Should the U.S. raise or lower federal fund rates based on the current econom? Explain why...

Should the U.S. raise or lower federal fund rates based on the current econom? Explain why in detail and give real life reasons and consequences. (Two paragraphs minimum)

Solutions

Expert Solution

Federal Fund rate refers to the rate at which banks lend the Federal Reserve funds to other banks on the basis of credit scores. This rate is an instrument of monetary policy which is directly used to control inflation, unemployment and the exchange rate. During the recession in 2008, USA had kept its Fed Fund rate close to zero. Banks were required to maintain lower reserves and lend out larger amounts of money. This made borrowing among banks easier, and also reduced rates at which banks lent to third parties. An increase in borrowing led to an increase in liquidity and subsequently an increase in purchasing power and demand. This is an example of expansionary monetary policy which gave the economy a push to come out of recession by increasing investments and demand further up.   

However, the bad phase has become history for USA and as the economy went on to the path of recovery, Federal Fund rates were steadily increased. An increase in the Federal Fund Rate also increases other related rates (e.g. prime rate) through spill over effects and the optimal federal fund rate helps in achieving stable prices with maximum employment of resources. A hike in Federal Fund Rates is necessary because, if the expansionary monetary policy goes out of hand and works in periods beyond the recession then there is a chance of inflation above the required level. An increase in Federal Fund Rate also helped in appreciating the US Dollar steadily.

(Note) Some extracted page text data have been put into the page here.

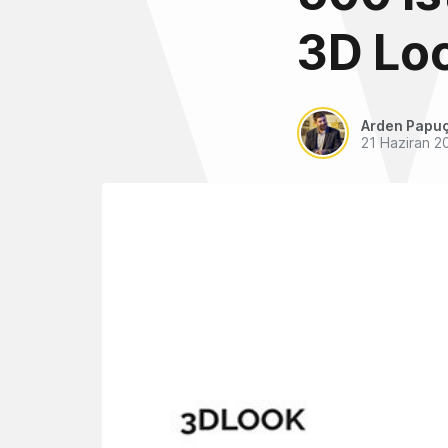
3D Loo
Arden Papu
21 Haziran 2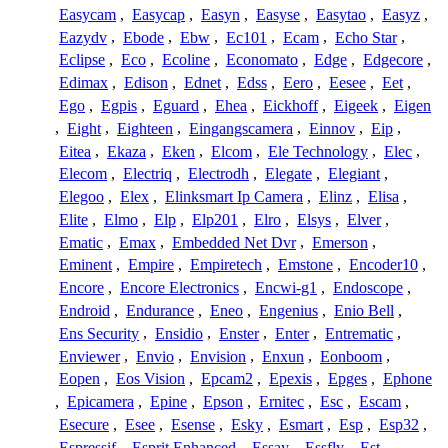
Easycam
,
Easycap
,
Easyn
,
Easyse
,
Easytao
,
Easyz
,
Eazydv
,
Ebode
,
Ebw
,
Ec101
,
Ecam
,
Echo Star
,
Eclipse
,
Eco
,
Ecoline
,
Economato
,
Edge
,
Edgecore
,
Edimax
,
Edison
,
Ednet
,
Edss
,
Eero
,
Eesee
,
Eet
,
Ego
,
Egpis
,
Eguard
,
Ehea
,
Eickhoff
,
Eigeek
,
Eigen
,
Eight
,
Eighteen
,
Eingangscamera
,
Einnov
,
Eip
,
Eitea
,
Ekaza
,
Eken
,
Elcom
,
Ele Technology
,
Elec
,
Elecom
,
Electriq
,
Electrodh
,
Elegate
,
Elegiant
,
Elegoo
,
Elex
,
Elinksmart Ip Camera
,
Elinz
,
Elisa
,
Elite
,
Elmo
,
Elp
,
Elp201
,
Elro
,
Elsys
,
Elver
,
Ematic
,
Emax
,
Embedded Net Dvr
,
Emerson
,
Eminent
,
Empire
,
Empiretech
,
Emstone
,
Encoder10
,
Encore
,
Encore Electronics
,
Encwi-g1
,
Endoscope
,
Endroid
,
Endurance
,
Eneo
,
Engenius
,
Enio Bell
,
Ens Security
,
Ensidio
,
Enster
,
Enter
,
Entrematic
,
Enviewer
,
Envio
,
Envision
,
Enxun
,
Eonboom
,
Eopen
,
Eos Vision
,
Epcam2
,
Epexis
,
Epges
,
Ephone
,
Epicamera
,
Epine
,
Epson
,
Ernitec
,
Esc
,
Escam
,
Esecure
,
Esee
,
Esense
,
Esky
,
Esmart
,
Esp
,
Esp32
,
Espressif
,
Esprit Enhanced
,
Essay
,
Essfly
,
Est
,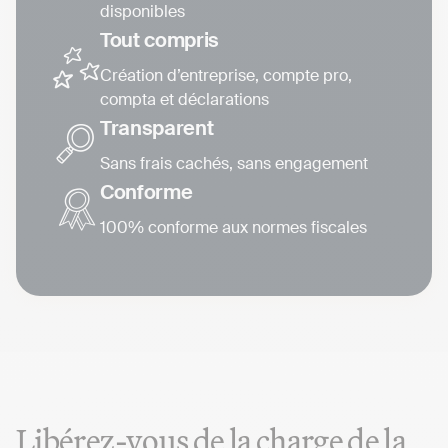
disponibles
Tout compris
Création d’entreprise, compte pro,
compta et déclarations
Transparent
Sans frais cachés, sans engagement
Conforme
100% conforme aux normes fiscales
Libérez-vous de la charge de la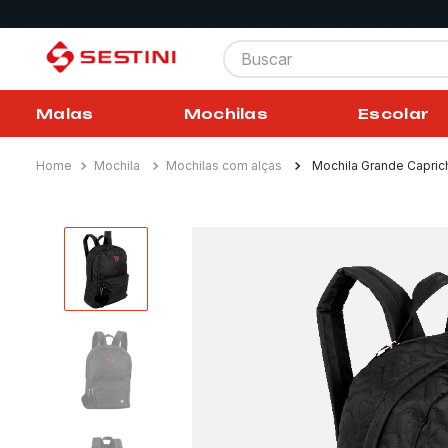
Buscar
Malas
Mochilas
Escolar
Mochila
Mochilas com alças
Mochila Grande Capric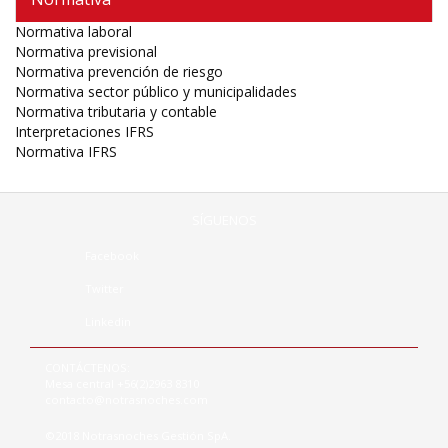
Normativa laboral
Normativa previsional
Normativa prevención de riesgo
Normativa sector público y municipalidades
Normativa tributaria y contable
Interpretaciones IFRS
Normativa IFRS
SÍGUENOS
Facebook
Twitter
Linkedin
CONTÁCTENOS:
Mesa central +56(2)2963 8310
contacto@notrasnoches.com
©2018 Notrasnoches Gestión SpA.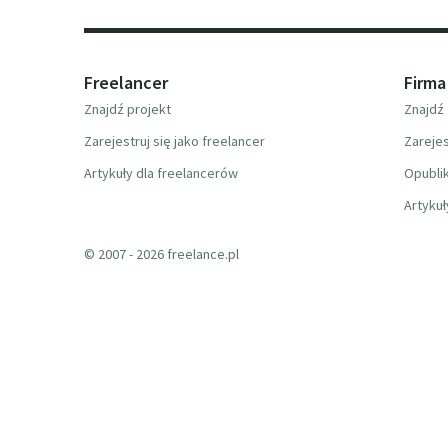
Freelancer
Firma
Znajdź projekt
Znajdź 
Zarejestruj się jako freelancer
Zarejes
Artykuły dla freelancerów
Opublik
Artykuł
© 2007 - 2026 freelance.pl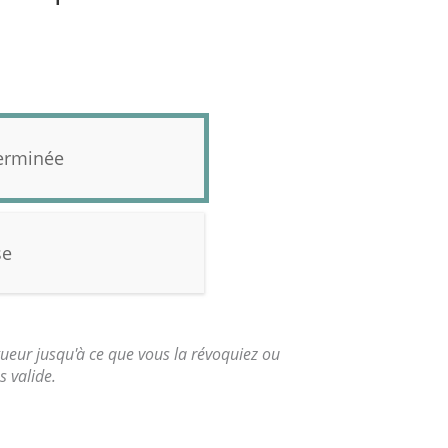
erminée
se
gueur jusqu'à ce que vous la révoquiez ou
s valide.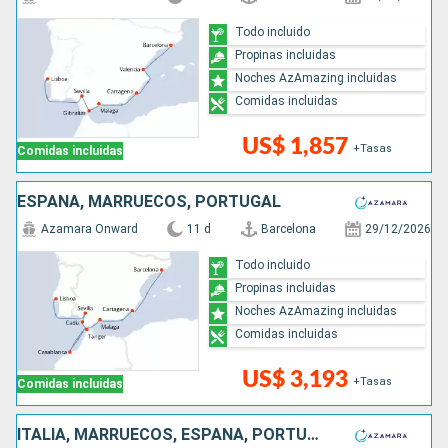
Todo incluido
Propinas incluidas
Noches AzAmazing incluidas
Comidas incluidas
US$ 1,857
+Tasas
Comidas incluidas
ESPAÑA, MARRUECOS, PORTUGAL
Azamara Onward
11 d
Barcelona
29/12/2026
Todo incluido
Propinas incluidas
Noches AzAmazing incluidas
Comidas incluidas
US$ 3,193
+Tasas
Comidas incluidas
ITALIA, MARRUECOS, ESPAÑA, PORTUGAL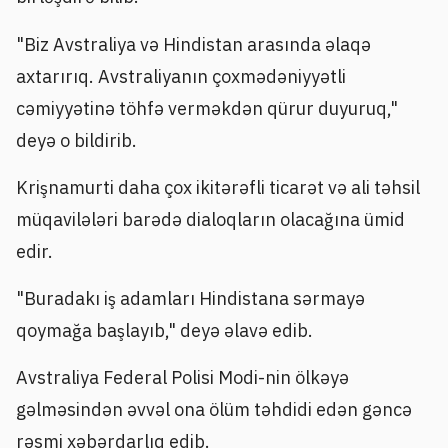
"Biz Avstraliya və Hindistan arasında əlaqə
axtarırıq. Avstraliyanın çoxmədəniyyətli
cəmiyyətinə töhfə verməkdən qürur duyuruq,"
deyə o bildirib.
Krişnamurti daha çox ikitərəfli ticarət və ali təhsil
müqavilələri barədə dialoqların olacağına ümid
edir.
"Buradakı iş adamları Hindistana sərmayə
qoymağa başlayıb," deyə əlavə edib.
Avstraliya Federal Polisi Modi-nin ölkəyə
gəlməsindən əvvəl ona ölüm təhdidi edən gəncə
rəsmi xəbərdarlıq edib.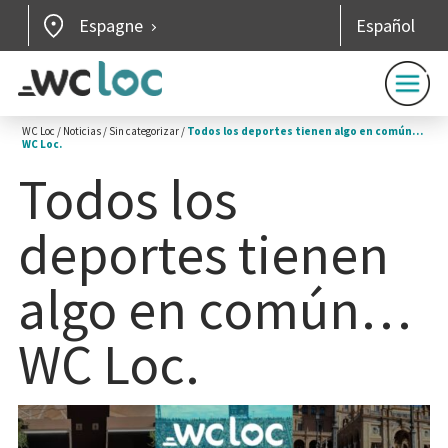
Espagne
Español
WC Loc
/
Noticias
/
Sin categorizar
/
Todos los deportes tienen algo en común…
WC Loc.
Todos los
deportes tienen
algo en común…
WC Loc.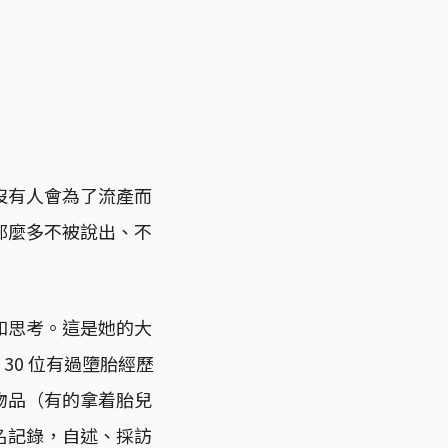
沒有人會為了流產而
那麼多不被說出、不
和思考。這是她的大
30 位有過墮胎經歷
物品（有的拿着胎兒
名記錄，自述、採訪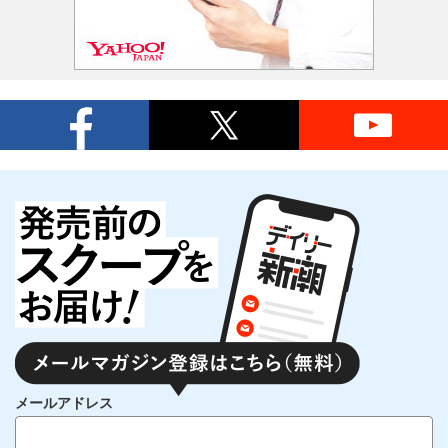
メールアドレス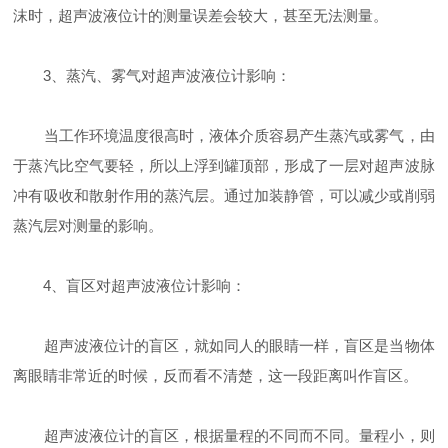
沫时，超声波液位计的测量误差会较大，甚至无法测量。
3、蒸汽、雾气对超声波液位计影响：
当工作环境温度很高时，液体介质容易产生蒸汽或雾气，由
于蒸汽比空气要轻，所以上浮到罐顶部，形成了一层对超声波脉
冲有吸收和散射作用的蒸汽层。通过加装静管，可以减少或削弱
蒸汽层对测量的影响。
4、盲区对超声波液位计影响：
超声波液位计的盲区，就如同人的眼睛一样，盲区是当物体
离眼睛非常近的时候，反而看不清楚，这一段距离叫作盲区。
超声波液位计的盲区，根据量程的不同而不同。量程小，则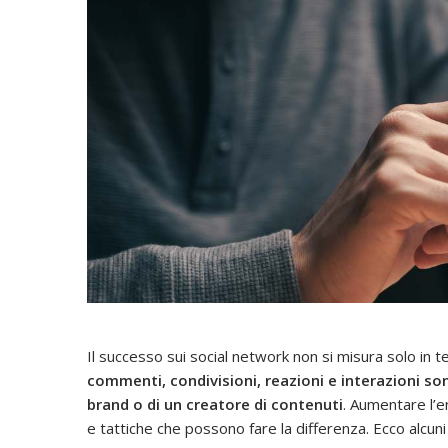
Il successo sui social network non si misura solo in t
commenti, condivisioni, reazioni e interazioni son
brand o di un creatore di contenuti
. Aumentare l’
e tattiche che possono fare la differenza. Ecco alcuni 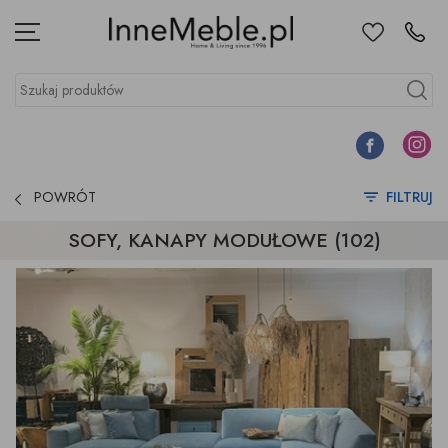
Ulubione
Kontakt
Menu
Szukaj produktów
Szukaj
Facebook
Instagr
POWRÓT
FILTRUJ
SOFY, KANAPY MODUŁOWE (102)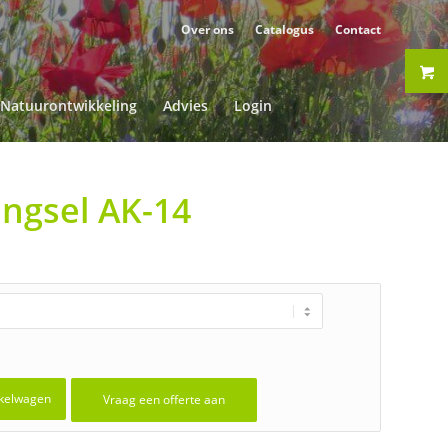
Over ons
Catalogus
Contact
Natuurontwikkeling
Advies
Login
ngsel AK-14
kelwagen
Vraag een offerte aan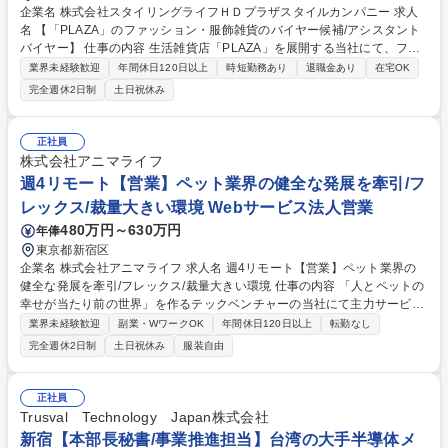
企業名 株式会社スタイリングライフＨＤプラザスタイルカンパニー 求人
名 【「PLAZA」のファッション・服飾雑貨のバイヤー候補/アシスタント
バイヤー】 仕事の内容 生活雑貨店「PLAZA」を展開する当社にて、ファ
ッション・服飾雑貨のバイヤー候補/アシスタントバイヤーを募集します。
業界未経験歓迎
年間休日120日以上
時短勤務あり
退職金あり
在宅OK
【具体的には】 ◆発注や商品登録など商品投入までの業務（対取引先様含
完全週休2日制
土日祝休み
む） ◆商品情報作成 ◆商品企画・立案・実行 ◆対取引先様との条件交渉
◆PR担当や店舗部門と連携した商品拡販 募集職種 【「PLAZA」のファッ
ション・服飾雑貨のバイヤー候補/アシスタントバイヤー】
正社員
株式会社アニマライフ
週4リモート【営業】ペット業界の健全な発展を牽引/フ
レックス/裁量大きい環境 Webサービス法人営業
480万円～630万円
年俸
東京都新宿区
企業名 株式会社アニマライフ 求人名 週4リモート【営業】ペット業界の
健全な発展を牽引/フレックス/裁量大きい環境 仕事の内容 「人とペットの
幸せが当たり前の世界」を作るテックベンチャーの当社にて主力サービス
「ブリーダーナビ/子猫ブリーダーナビ」の成長及び組織強化のためブリー
業界未経験歓迎
副業・WワークOK
年間休日120日以上
転勤なし
ダー向けの新規開拓や既存深耕などの営業活動をお任せ 【詳細】 ■担当ブ
完全週休2日制
土日祝休み
服装自由
リーダーの月次掲載目標達成に向けたアクティブ率の向上 ■リッチコンテ
ンツ化やSEO対策による検索流入及び問い合わせ率の改善■レスポンスス
ピードや商談術のアドバイスを通じた見学率と成約率の向上支援 ■競合サ
正社員
イトのベンチマークと差別化戦略の推進 ■BPO等外注管理業務など 募集職
Trusval Technology Japan株式会社
種 週4リモート【営業】ペット業界の健全な発展を牽引/フレックス/裁量
新宿【本部長秘書/事業推進担当】台湾の大手半導体メ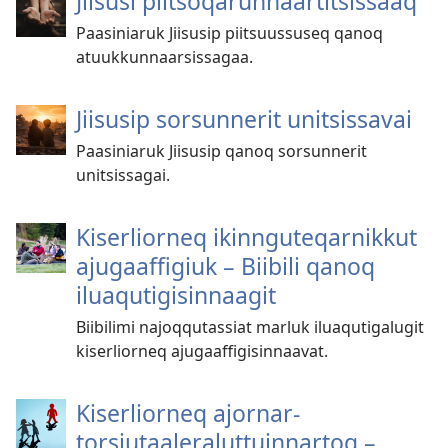
Jiisusi piitsoqarunnaartitsissaaq
Paasiniaruk Jiisusip piitsuussuseq qanoq
atuukkunnaarsissagaa.
Jiisusip sorsunnerit unitsissavai
Paasiniaruk Jiisusip qanoq sorsunnerit
unitsissagai.
Kiserliorneq ikinnguteqarnikkut
ajugaaffigiuk – Biibili qanoq
iluaqutigisinnaagit
Biibilimi najoqqutassiat marluk iluaqutigalugit
kiserliorneq ajugaaffigisinnaavat.
Kiserliorneq ajornar­
torsiutaaleralut­tuinnartoq –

This steady increase in the Federal Fund Rate (and thus other rates) is a sign of a healthy economy. Over the years, jobs have been created and unemployment has reduced significantly. Labour market conditions have improved and simultaneously the purchasing power of citizens has increased. Thus, a tighter and firmer monetary policy is required to come into play and Federal Fund Rates should be increased further to encourage contractionary monetary policy. A check on consumer spending is necessary to avoid demand pull inflation. Currently the US economy is moderately strong but has signs of inflation. Hints should be taken from the current US economic condition to keep the increasing price level under check. This can be done by reducing the amount of money in circulation in the economy. When the Federal Fund Rate increases, then the cost of borrowing for banks increases. Banks find it less profitable to lend out too much money such that their reserves dip below the new higher requirements and they end up borrowing from other banks. Ripple effects are seen in the foreign exchange market where the Dollar’s value has strengthened and the currency has appreciated.

However, this policy of increasing the Federal Fund Rate to tame inflation is an effective monetary policy only when done in the right amount. Fed Fund Rate has been increasing steadily since the end of 2015 and care should be taken to not make this hike very swift or very steep. The rate of growth of Federal Reserve Rate should now be lowered and the gap at which this rate is increased should be increased. If not carefully kept under check, a largely contractionary monetary policy through increasing Federal Fund Rates and tightening money supply would slow the US economy down way too much.